**Dataset entries**:
= Beginning of Section =

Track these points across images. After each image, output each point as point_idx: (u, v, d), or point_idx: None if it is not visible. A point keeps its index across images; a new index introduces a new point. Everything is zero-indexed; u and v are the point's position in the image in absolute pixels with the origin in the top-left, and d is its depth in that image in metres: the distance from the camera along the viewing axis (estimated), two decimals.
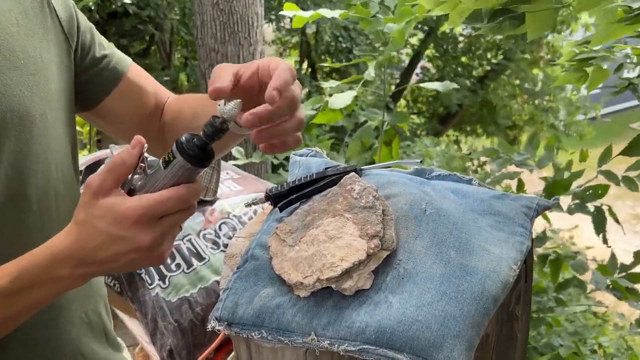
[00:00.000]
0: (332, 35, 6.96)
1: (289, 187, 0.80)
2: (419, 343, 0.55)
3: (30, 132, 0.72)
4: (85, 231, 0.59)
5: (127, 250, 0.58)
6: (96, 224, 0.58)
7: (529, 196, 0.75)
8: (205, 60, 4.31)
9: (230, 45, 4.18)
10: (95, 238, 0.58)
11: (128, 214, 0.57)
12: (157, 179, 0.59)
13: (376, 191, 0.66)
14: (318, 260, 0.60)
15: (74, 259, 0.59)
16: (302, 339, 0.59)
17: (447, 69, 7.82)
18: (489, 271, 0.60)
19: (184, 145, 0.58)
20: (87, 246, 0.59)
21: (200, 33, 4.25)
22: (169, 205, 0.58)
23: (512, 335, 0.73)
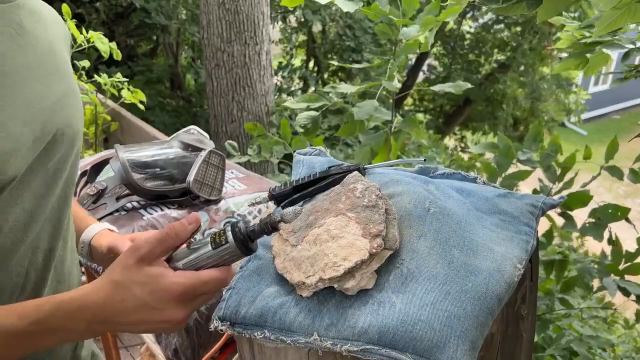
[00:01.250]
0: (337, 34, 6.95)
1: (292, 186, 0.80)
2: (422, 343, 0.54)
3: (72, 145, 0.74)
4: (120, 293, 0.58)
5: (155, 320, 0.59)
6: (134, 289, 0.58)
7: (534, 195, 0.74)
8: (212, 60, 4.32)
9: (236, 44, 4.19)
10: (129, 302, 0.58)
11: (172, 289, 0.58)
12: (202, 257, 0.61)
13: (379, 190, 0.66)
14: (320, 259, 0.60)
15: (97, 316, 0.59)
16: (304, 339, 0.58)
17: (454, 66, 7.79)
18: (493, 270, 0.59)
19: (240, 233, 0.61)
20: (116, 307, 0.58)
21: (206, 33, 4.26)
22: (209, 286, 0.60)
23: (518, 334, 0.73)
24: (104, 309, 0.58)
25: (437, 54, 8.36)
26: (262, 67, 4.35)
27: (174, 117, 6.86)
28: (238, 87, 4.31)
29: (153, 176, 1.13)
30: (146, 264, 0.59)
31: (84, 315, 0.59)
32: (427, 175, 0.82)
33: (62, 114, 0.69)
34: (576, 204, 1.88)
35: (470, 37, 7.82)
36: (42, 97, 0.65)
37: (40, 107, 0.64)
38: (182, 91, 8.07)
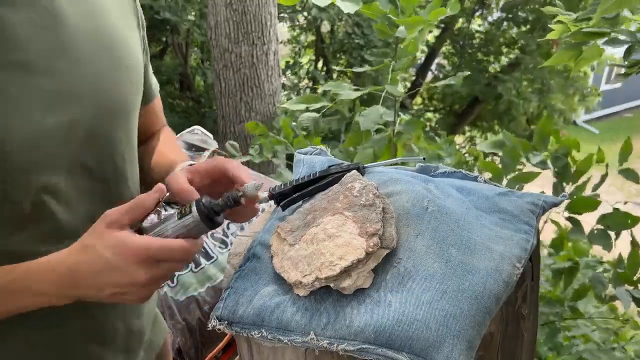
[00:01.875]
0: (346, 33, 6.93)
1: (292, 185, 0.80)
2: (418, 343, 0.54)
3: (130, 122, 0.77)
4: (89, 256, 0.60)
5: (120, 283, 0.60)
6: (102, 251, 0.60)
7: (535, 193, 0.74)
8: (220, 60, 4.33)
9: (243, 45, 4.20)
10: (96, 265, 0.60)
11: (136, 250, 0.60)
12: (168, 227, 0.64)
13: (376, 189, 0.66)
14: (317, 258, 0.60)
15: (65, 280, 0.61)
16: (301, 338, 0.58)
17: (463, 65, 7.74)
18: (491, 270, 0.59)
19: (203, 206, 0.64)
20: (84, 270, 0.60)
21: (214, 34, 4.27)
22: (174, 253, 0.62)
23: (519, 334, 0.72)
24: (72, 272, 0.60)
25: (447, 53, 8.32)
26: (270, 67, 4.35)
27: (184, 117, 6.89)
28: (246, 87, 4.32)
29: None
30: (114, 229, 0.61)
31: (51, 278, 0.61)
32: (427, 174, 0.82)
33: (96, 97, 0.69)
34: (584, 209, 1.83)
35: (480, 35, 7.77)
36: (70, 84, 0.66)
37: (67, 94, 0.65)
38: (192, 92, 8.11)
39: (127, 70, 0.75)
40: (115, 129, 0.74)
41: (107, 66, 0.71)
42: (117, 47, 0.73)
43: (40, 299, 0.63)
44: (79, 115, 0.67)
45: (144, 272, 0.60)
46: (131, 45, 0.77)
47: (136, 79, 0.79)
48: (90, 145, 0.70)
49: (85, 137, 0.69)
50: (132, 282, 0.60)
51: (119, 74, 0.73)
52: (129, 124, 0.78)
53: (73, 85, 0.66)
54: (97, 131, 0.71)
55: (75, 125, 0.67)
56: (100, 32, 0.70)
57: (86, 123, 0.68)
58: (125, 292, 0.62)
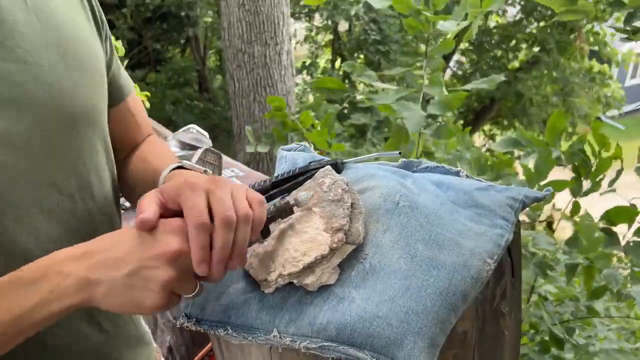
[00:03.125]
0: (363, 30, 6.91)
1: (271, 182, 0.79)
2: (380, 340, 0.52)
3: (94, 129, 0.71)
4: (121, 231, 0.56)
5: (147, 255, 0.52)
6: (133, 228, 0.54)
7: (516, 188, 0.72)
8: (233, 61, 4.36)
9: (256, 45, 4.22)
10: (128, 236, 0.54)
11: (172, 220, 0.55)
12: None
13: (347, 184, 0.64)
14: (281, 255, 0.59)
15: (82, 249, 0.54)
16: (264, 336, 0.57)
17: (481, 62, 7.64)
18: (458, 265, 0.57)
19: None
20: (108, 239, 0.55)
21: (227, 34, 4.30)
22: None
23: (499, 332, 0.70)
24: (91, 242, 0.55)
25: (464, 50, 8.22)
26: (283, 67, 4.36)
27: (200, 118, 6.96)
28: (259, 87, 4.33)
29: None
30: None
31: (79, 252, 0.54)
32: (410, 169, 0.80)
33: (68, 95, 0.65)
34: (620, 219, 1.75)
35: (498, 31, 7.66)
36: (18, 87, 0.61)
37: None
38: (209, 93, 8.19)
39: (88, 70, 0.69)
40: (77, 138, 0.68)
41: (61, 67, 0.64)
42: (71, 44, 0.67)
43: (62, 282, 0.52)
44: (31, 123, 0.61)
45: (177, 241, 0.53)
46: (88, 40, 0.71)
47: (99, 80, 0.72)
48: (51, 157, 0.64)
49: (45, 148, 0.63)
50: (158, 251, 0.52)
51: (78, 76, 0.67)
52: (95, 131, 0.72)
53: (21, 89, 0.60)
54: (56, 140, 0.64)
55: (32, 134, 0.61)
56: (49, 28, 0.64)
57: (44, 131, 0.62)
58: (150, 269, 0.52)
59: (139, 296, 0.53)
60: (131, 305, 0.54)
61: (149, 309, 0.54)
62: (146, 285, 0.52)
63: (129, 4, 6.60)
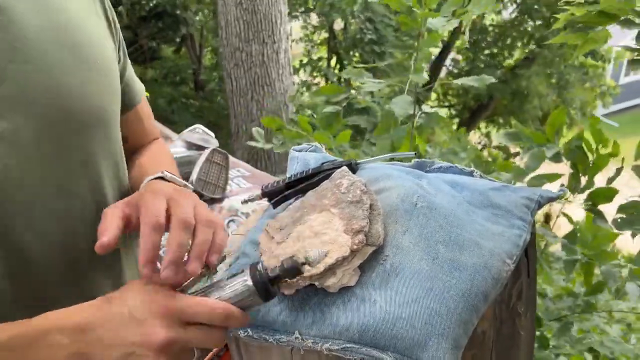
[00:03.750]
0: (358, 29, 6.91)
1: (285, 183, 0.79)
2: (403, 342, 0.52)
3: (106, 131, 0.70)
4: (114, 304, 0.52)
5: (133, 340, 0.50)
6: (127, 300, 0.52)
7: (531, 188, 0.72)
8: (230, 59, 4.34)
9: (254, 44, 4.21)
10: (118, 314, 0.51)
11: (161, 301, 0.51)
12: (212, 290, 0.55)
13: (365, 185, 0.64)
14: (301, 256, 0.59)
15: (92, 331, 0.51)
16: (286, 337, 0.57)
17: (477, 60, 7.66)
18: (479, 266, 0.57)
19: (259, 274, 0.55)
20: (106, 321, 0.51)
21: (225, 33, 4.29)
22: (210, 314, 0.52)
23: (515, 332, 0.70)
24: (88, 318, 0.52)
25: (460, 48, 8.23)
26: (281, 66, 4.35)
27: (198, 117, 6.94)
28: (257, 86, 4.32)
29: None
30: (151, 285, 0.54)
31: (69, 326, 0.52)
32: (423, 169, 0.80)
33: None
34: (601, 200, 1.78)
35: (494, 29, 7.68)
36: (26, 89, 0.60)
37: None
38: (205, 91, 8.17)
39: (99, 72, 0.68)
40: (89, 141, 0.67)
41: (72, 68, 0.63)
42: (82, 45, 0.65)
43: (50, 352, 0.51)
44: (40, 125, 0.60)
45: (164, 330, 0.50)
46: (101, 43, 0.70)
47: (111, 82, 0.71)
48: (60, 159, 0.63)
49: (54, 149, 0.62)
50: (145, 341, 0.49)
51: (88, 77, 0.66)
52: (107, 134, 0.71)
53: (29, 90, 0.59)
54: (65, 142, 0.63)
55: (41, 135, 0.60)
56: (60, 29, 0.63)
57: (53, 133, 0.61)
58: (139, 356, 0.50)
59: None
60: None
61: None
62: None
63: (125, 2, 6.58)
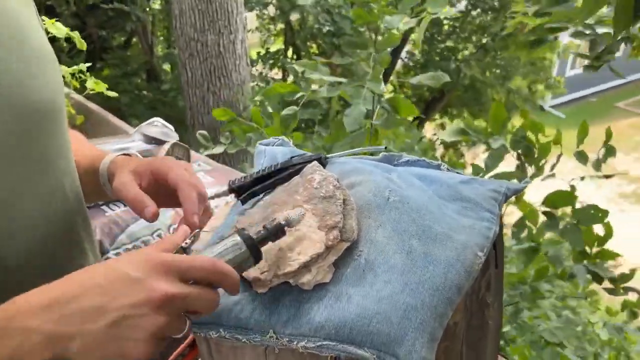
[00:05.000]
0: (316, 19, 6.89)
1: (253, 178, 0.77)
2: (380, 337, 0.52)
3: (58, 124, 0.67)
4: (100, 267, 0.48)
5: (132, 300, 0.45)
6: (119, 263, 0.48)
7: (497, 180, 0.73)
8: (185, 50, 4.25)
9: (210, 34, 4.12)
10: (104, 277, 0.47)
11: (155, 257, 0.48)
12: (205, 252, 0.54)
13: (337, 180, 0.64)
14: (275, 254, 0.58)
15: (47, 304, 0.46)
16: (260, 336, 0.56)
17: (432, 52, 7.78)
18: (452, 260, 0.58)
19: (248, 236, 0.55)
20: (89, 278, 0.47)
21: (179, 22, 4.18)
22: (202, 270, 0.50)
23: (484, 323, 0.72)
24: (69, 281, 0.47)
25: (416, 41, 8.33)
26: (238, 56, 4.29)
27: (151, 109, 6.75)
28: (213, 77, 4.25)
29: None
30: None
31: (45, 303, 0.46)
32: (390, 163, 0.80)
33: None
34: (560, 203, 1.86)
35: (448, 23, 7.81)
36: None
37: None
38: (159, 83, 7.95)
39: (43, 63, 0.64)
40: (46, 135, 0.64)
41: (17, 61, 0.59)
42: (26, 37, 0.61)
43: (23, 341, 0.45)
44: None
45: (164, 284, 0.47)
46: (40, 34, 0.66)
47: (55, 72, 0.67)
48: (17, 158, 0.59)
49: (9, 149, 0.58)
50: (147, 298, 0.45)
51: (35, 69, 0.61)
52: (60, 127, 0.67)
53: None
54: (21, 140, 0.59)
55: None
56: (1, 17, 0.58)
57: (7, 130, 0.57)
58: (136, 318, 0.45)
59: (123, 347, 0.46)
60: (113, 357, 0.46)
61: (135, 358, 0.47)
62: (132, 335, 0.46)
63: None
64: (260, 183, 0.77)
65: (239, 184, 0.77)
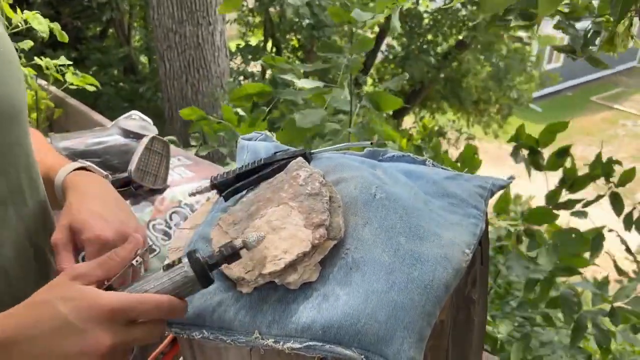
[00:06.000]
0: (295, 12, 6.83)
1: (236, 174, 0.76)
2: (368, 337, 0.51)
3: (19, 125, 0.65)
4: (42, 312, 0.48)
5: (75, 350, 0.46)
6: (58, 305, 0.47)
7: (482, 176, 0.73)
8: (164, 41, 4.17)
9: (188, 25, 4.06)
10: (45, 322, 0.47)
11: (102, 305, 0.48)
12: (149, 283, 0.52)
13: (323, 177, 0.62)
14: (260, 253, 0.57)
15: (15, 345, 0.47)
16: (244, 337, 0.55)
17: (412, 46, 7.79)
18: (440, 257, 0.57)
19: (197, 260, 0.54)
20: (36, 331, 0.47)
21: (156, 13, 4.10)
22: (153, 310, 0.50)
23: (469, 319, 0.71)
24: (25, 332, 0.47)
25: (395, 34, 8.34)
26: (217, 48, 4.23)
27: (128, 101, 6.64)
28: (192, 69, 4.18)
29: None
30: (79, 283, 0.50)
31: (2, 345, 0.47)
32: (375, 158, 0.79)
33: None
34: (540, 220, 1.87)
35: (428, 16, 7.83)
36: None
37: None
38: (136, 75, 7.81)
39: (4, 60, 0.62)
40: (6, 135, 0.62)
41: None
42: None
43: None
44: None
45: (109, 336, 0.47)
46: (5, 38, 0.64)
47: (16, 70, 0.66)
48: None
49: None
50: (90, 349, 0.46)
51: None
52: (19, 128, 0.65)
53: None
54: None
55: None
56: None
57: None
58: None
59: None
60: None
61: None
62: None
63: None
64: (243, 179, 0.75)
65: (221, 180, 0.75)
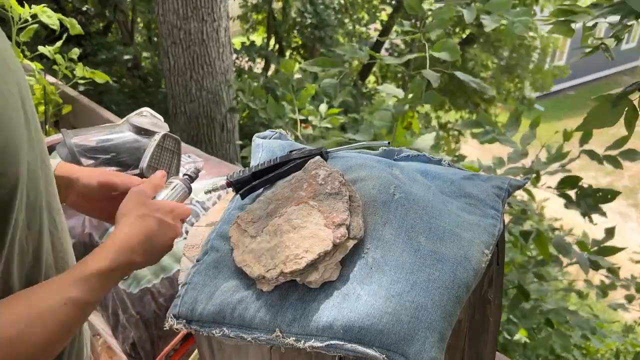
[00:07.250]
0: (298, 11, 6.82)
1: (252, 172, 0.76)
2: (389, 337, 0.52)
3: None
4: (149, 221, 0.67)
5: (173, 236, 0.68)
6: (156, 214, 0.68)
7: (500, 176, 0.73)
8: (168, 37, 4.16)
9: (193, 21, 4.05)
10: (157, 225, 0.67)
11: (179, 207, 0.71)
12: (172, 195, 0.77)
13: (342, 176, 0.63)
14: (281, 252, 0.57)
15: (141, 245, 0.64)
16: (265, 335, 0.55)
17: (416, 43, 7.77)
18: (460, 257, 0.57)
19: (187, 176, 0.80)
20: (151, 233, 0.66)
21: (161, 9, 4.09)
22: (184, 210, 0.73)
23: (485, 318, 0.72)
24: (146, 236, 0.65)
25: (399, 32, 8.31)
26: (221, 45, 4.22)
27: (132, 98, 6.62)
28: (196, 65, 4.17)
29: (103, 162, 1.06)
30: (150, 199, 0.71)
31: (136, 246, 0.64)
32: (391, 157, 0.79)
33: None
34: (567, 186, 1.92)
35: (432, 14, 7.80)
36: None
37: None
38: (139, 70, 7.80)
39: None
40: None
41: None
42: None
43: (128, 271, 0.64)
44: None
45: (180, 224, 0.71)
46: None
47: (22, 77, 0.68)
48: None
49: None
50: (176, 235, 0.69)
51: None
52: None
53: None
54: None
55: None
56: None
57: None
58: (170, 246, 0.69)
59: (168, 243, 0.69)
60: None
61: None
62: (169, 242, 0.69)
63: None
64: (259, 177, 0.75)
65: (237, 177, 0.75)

= End of Section =
= Beginning of Section =

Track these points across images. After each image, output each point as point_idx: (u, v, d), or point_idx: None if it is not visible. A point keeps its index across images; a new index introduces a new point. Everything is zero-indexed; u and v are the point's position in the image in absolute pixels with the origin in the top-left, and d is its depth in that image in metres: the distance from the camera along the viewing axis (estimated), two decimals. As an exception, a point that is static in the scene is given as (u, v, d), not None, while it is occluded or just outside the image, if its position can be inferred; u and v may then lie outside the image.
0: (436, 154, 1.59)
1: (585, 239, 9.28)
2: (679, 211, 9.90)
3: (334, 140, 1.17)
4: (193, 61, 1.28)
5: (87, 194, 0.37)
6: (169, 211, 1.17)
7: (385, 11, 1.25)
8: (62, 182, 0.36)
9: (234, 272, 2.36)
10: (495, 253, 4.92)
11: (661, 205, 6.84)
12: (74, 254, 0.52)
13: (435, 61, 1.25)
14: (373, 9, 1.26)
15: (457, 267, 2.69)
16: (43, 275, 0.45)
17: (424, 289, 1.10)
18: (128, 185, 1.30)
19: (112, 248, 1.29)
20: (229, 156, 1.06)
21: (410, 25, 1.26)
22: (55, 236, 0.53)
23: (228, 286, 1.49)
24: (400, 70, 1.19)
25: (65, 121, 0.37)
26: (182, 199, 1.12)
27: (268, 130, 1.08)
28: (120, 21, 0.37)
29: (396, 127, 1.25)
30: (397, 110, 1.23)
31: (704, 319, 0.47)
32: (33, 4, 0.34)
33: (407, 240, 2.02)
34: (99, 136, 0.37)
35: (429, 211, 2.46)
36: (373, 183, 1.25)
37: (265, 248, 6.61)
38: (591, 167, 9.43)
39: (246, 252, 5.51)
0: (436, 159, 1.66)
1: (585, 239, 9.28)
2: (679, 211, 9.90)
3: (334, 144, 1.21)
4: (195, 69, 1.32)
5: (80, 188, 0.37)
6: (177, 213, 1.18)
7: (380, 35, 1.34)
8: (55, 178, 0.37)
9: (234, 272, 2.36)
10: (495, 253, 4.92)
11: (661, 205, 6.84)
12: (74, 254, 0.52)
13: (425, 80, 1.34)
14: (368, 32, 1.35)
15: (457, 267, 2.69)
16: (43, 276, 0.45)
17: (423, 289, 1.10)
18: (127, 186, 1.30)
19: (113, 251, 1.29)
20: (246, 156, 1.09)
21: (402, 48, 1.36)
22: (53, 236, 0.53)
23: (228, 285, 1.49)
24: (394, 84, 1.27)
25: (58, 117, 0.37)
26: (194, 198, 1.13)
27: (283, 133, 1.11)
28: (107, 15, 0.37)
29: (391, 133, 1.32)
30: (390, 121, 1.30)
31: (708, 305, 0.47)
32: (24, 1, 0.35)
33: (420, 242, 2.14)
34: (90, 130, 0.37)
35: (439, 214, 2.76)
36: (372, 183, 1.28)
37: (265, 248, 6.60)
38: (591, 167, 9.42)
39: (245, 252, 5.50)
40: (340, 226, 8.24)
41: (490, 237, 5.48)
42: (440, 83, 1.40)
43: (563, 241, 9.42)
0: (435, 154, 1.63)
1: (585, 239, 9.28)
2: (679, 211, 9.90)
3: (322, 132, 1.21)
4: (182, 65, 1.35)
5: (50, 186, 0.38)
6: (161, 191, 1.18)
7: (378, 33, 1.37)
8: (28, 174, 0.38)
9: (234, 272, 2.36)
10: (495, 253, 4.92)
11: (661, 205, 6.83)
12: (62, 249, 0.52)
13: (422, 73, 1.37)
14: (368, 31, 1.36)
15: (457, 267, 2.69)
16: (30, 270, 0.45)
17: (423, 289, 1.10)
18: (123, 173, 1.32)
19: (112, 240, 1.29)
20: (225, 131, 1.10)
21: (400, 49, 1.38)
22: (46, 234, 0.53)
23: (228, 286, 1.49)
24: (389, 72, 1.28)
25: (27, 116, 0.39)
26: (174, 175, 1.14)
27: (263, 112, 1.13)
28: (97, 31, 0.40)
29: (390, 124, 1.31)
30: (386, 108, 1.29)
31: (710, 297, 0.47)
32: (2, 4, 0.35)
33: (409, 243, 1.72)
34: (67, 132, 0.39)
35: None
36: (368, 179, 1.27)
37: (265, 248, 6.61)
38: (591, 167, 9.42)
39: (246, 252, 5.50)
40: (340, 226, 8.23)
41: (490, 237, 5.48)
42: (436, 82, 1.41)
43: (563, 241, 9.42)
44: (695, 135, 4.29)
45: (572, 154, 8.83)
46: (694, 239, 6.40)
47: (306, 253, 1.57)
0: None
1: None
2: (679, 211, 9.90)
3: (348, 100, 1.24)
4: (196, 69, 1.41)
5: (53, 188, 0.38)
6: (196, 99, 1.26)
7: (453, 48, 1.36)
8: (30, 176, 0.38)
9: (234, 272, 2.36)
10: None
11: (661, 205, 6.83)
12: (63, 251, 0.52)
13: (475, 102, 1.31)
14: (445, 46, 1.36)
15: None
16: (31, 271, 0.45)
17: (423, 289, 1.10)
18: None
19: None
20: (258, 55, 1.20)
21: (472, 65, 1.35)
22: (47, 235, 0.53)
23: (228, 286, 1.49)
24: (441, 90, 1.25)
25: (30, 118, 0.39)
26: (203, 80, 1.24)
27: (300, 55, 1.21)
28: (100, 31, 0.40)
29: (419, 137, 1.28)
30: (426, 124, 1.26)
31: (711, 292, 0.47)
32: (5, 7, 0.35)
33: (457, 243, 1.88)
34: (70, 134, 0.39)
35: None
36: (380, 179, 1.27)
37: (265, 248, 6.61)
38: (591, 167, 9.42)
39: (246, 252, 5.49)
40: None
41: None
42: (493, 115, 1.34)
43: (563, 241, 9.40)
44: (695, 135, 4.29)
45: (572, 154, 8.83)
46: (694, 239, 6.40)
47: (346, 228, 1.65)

= End of Section =

**WORK INSTRUCTION**: Using the records above, print exactly the lines between the ones containing "61: (149, 309, 0.54)" and "24: (69, 281, 0.47)", inclusive, and nothing else; no pictures.

**WRITTEN RESPONSE**:
61: (149, 309, 0.54)
62: (146, 285, 0.52)
63: (129, 4, 6.60)
[00:03.750]
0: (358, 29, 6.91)
1: (285, 183, 0.79)
2: (403, 342, 0.52)
3: (106, 131, 0.70)
4: (114, 304, 0.52)
5: (133, 340, 0.50)
6: (127, 300, 0.52)
7: (531, 188, 0.72)
8: (230, 59, 4.34)
9: (254, 44, 4.21)
10: (118, 314, 0.51)
11: (161, 301, 0.51)
12: (212, 290, 0.55)
13: (365, 185, 0.64)
14: (301, 256, 0.59)
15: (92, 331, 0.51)
16: (286, 337, 0.57)
17: (477, 60, 7.66)
18: (479, 266, 0.57)
19: (259, 274, 0.55)
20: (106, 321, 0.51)
21: (225, 33, 4.29)
22: (210, 314, 0.52)
23: (515, 332, 0.70)
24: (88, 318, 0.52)
25: (460, 48, 8.23)
26: (281, 66, 4.35)
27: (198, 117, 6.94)
28: (257, 86, 4.32)
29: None
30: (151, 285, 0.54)
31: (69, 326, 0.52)
32: (423, 169, 0.80)
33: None
34: (601, 200, 1.78)
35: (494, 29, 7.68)
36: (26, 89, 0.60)
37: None
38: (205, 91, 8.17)
39: (99, 72, 0.68)
40: (89, 141, 0.67)
41: (72, 68, 0.63)
42: (82, 45, 0.65)
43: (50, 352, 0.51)
44: (40, 125, 0.60)
45: (164, 330, 0.50)
46: (101, 43, 0.70)
47: (111, 82, 0.71)
48: (60, 159, 0.63)
49: (54, 149, 0.62)
50: (145, 341, 0.49)
51: (88, 77, 0.66)
52: (107, 134, 0.71)
53: (29, 90, 0.59)
54: (65, 142, 0.63)
55: (41, 135, 0.60)
56: (60, 29, 0.63)
57: (53, 133, 0.61)
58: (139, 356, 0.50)
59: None
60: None
61: None
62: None
63: (125, 2, 6.58)
[00:05.000]
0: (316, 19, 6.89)
1: (253, 178, 0.77)
2: (380, 337, 0.52)
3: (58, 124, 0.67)
4: (100, 267, 0.48)
5: (132, 300, 0.45)
6: (119, 263, 0.48)
7: (497, 180, 0.73)
8: (185, 50, 4.25)
9: (210, 34, 4.12)
10: (104, 277, 0.47)
11: (155, 257, 0.48)
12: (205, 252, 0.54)
13: (337, 180, 0.64)
14: (275, 254, 0.58)
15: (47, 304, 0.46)
16: (260, 336, 0.56)
17: (432, 52, 7.78)
18: (452, 260, 0.58)
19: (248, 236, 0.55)
20: (89, 278, 0.47)
21: (179, 22, 4.18)
22: (202, 270, 0.50)
23: (484, 323, 0.72)
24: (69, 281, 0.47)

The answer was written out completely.